Ellis and Wright (2005) study of geography and immigration also shows that there are differences in units of assimilation differs based on geography of immigration. They concluded that there is indication that there is sensitivity to political issues. Menjivar (2000) points out that there is a need to develop more intimate perspective of the issue from immigrants points of view. In her study regrading the immigration trends and issues among El Salvadorans, she points out that immigration into the US, whether legal or not, provides limited opportunity for social representation or empowerment. Often, with the focus of "managing" immigrants, policies become insensitive and unresponsive to the issues that are driving immigration trends, in particular those that are illegal. She points out that most policies view immigrants individually without recognizing the informal and formal social networks. The result is that individual immigrants feel that they are isolated from mainstream American society and rely more on these social groups which can make communicating with the population restrictive, if not combative with the government's various social programs (Johnson, 2006).

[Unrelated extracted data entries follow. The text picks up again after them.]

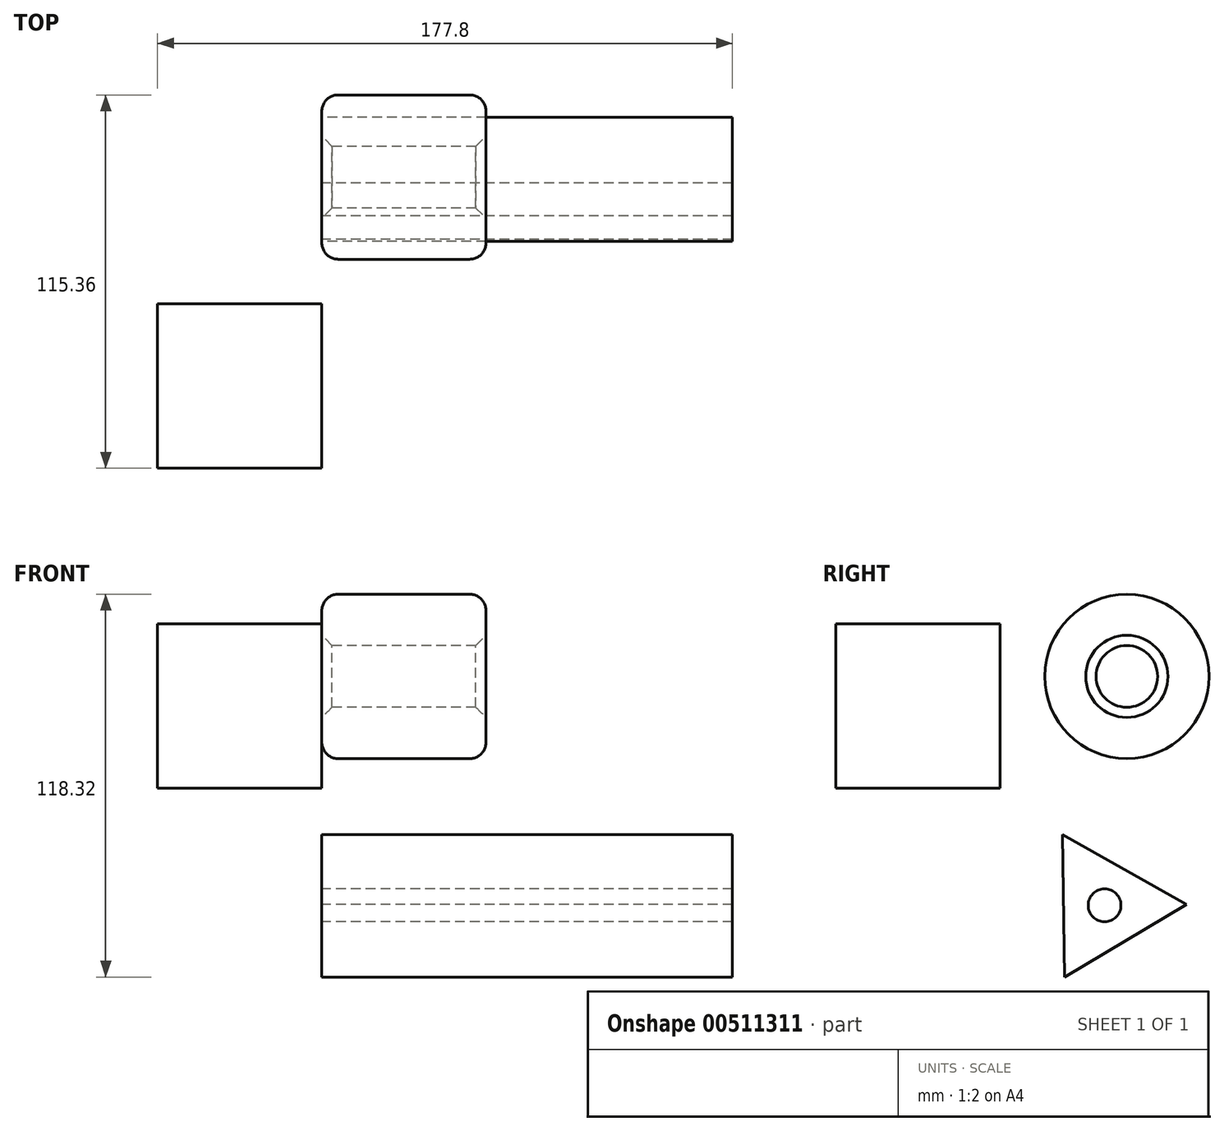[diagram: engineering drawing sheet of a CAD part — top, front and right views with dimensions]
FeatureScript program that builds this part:
annotation { "Feature Type Name" : "Feature", "Feature Type Description" : "" }
export const myFeature = defineFeature(function(context is Context, id is Id, definition is map)
    precondition{}
    {
        {
            var Q0;
            Q0=qCreatedBy(makeId("Front.planeOp"),FACE);
            var sketch = newSketch(context, id + "F0", { "sketchPlane" : qUnion([Q0])});
            skLineSegment(sketch, "E0", {"start": v(0, 0) * mm, "end": v(0, 50.8) * mm});
            skLineSegment(sketch, "E1", {"start": v(0, 50.8) * mm, "end": v(-50.8, 50.8) * mm});
            skLineSegment(sketch, "E2", {"start": v(-50.8, 50.8) * mm, "end": v(-50.8, 0) * mm});
            skLineSegment(sketch, "E3", {"start": v(-50.8, 0) * mm, "end": v(0, 0) * mm});
            skSolve(sketch);
        }
        {
            var Q0;
            Q0=makeQuery(id+"F0.imprint","IMPRINT",FACE,{"disambiguationData":[TD([[makeQuery(id+"F0.imprint","IMPRINT",EDGE,{"derivedFrom":sQuery(id+"F0.wireOp",EDGE,"E0")}),1.0]])]});
            extrude(context, id + "F1", {"entities" : qUnion([Q0]), "depth" : 50.8 * mm, "offsetDistance" : 25.4 * mm});
        }
        {
            var Q0;
            Q0=qCreatedBy(makeId("Right.planeOp"),FACE);
            var sketch = newSketch(context, id + "F2", { "sketchPlane" : qUnion([Q0])});
            skCircle(sketch, "E4", {"center": v(39.16, 34.5) * mm, "radius": 25.4 * mm});
            skLineSegment(sketch, "E5", {"start": v(39.16, 34.5) * mm, "end": v(64.56, 34.5) * mm});
            skLineSegment(sketch, "E6", {"start": v(39.16, 34.5) * mm, "end": v(13.76, 34.5) * mm});
            skLineSegment(sketch, "E7", {"start": v(39.16, 34.5) * mm, "end": v(39.16, 59.9) * mm});
            skLineSegment(sketch, "E8", {"start": v(39.16, 34.5) * mm, "end": v(39.16, 9.1) * mm});
            skCircle(sketch, "E9", {"center": v(39.16, 34.5) * mm, "radius": 9.53 * mm});
            skSolve(sketch);
        }
        {
            var Q0;
            Q0=makeQuery(id+"F2.imprint","IMPRINT",FACE,{"disambiguationData":[TD([[makeQuery(id+"F2.imprint","IMPRINT",EDGE,{"derivedFrom":sQuery(id+"F2.wireOp",EDGE,"E4")}),1.0]])]});
            extrude(context, id + "F3", {"entities" : qUnion([Q0]), "depth" : 50.8 * mm, "offsetDistance" : 25.4 * mm});
        }
        {
            var Q0;
            Q0=makeQuery(id+"F3.opExtrude","CAP_EDGE",EDGE,{"disambiguationData":[OSD([sQuery(id+"F2.wireOp",EDGE,"E4")])],"isStart":false});
            var Q1;
            Q1=makeQuery(id+"F3.opExtrude","CAP_EDGE",EDGE,{"disambiguationData":[OSD([sQuery(id+"F2.wireOp",EDGE,"E4")])],"isStart":true});
            fillet(context, id + "F4", {"entities" : qUnion([Q0, Q1]), "radius" : 5.08 * mm, "tangentPropagation" : true, "allowEdgeOverflow" : false});
        }
        {
            var Q0;
            Q0=makeQuery(id+"F3.opExtrude","CAP_EDGE",EDGE,{"disambiguationData":[OSD([sQuery(id+"F2.wireOp",EDGE,"E9")])],"isStart":true});
            chamfer(context, id + "F5", {"entities" : qUnion([Q0]), "width" : 3.17 * mm, "tangentPropagation" : true});
        }
        {
            var Q0;
            Q0=makeQuery(id+"F3.opExtrude","CAP_EDGE",EDGE,{"disambiguationData":[OSD([sQuery(id+"F2.wireOp",EDGE,"E9")])],"isStart":false});
            chamfer(context, id + "F6", {"entities" : qUnion([Q0]), "width" : 3.17 * mm, "tangentPropagation" : true});
        }
        {
            var Q0;
            Q0=qCreatedBy(makeId("Right.planeOp"),FACE);
            var sketch = newSketch(context, id + "F7", { "sketchPlane" : qUnion([Q0])});
            skCircle(sketch, "E10.cCircle", {"center": v(32.29, -36.26) * mm, "radius": 12.7 * mm, "construction": true});
            skLineSegment(sketch, "E10.0", {"start": v(57.68, -35.93) * mm, "end": v(19.87, -58.42) * mm});
            skLineSegment(sketch, "E10.1", {"start": v(19.87, -58.42) * mm, "end": v(19.3, -14.43) * mm});
            skLineSegment(sketch, "E10.2", {"start": v(19.3, -14.43) * mm, "end": v(57.68, -35.93) * mm});
            skPoint(sketch, "E10.0.midPoint", {"position": v(38.78, -47.17) * mm});
            skCircle(sketch, "E11", {"center": v(32.29, -36.26) * mm, "radius": 5.08 * mm});
            skSolve(sketch);
        }
        {
            var Q0;
            Q0 = qSketchRegion(id + "F7", true);
            extrude(context, id + "F8", {"entities" : qUnion([Q0]), "depth" : 127 * mm, "offsetDistance" : 25.4 * mm});
        }
    });
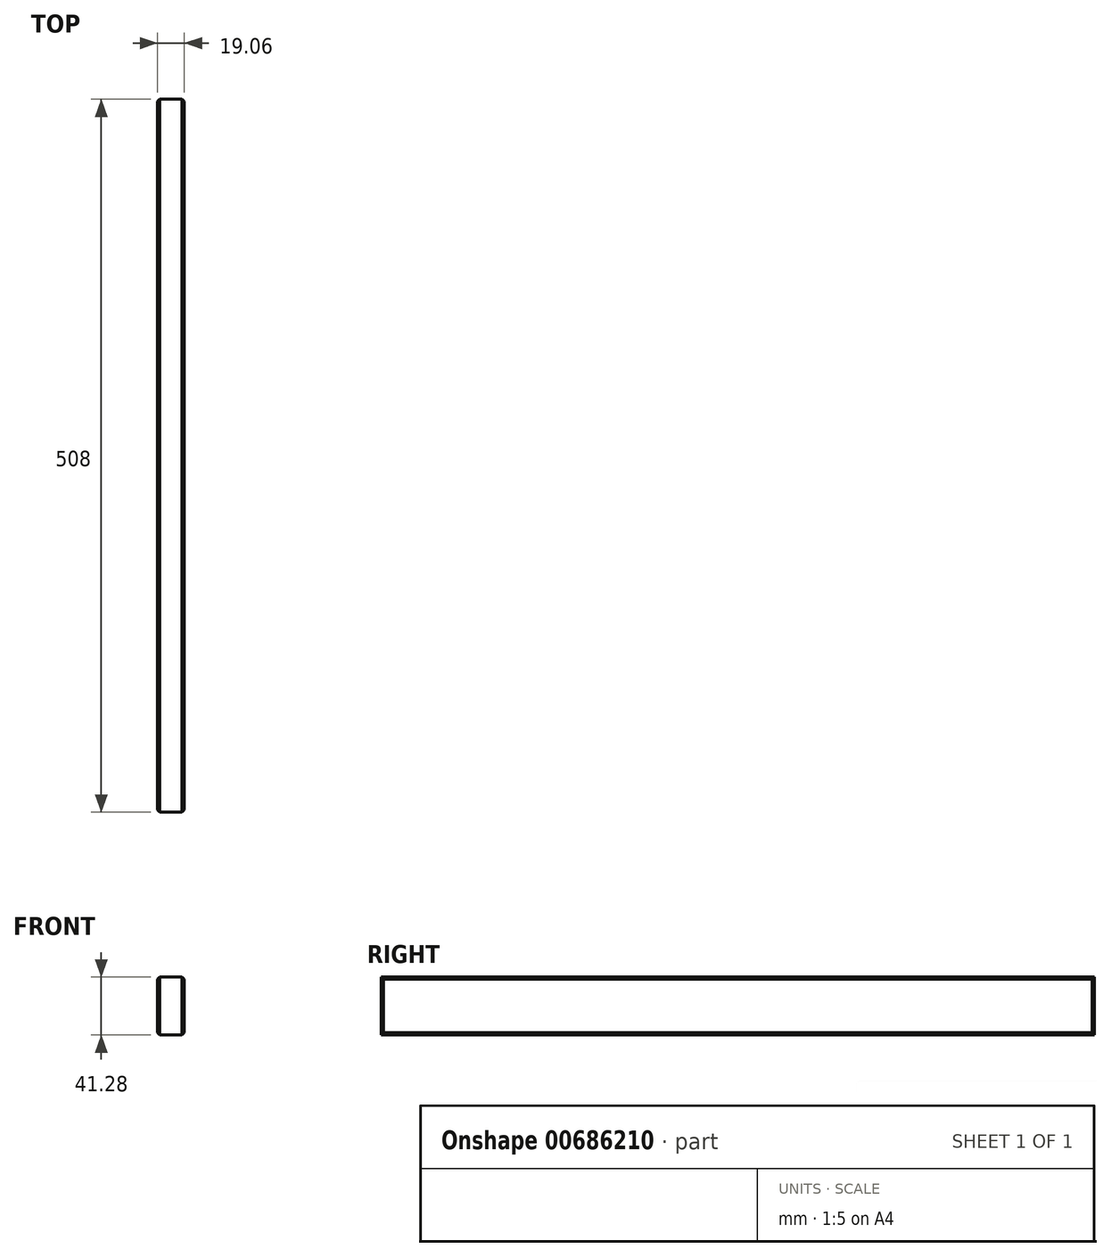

Menjivar's (2002) subsequent work, this time focusing on Guatemalans, highlight that the challenged that immigrants are often carried over to their offspring whose identity is often split between being American and that of their parent's native country. Anderson (2003) points out that this can create stress particularly for juveniles and also is considered to reason behind delinquency and victimization. Though these populations may have little link or awareness of their cultural or social history they are subject to the social preconceptions that may incite their feeling of marginalization of social exclusion. This has further been attributed to adult victimization and criminal behavior and lead to diminished effectiveness of social institutions and services for these populations as a whole. Survey of the population who have become victims of abuse indicate a significant history of marginalization, cultural or social exclusion (Menjivar & Salcido, 2002). The experience not only increases their vulnerability to crime or victimization but also their propensity to commit the acts to others.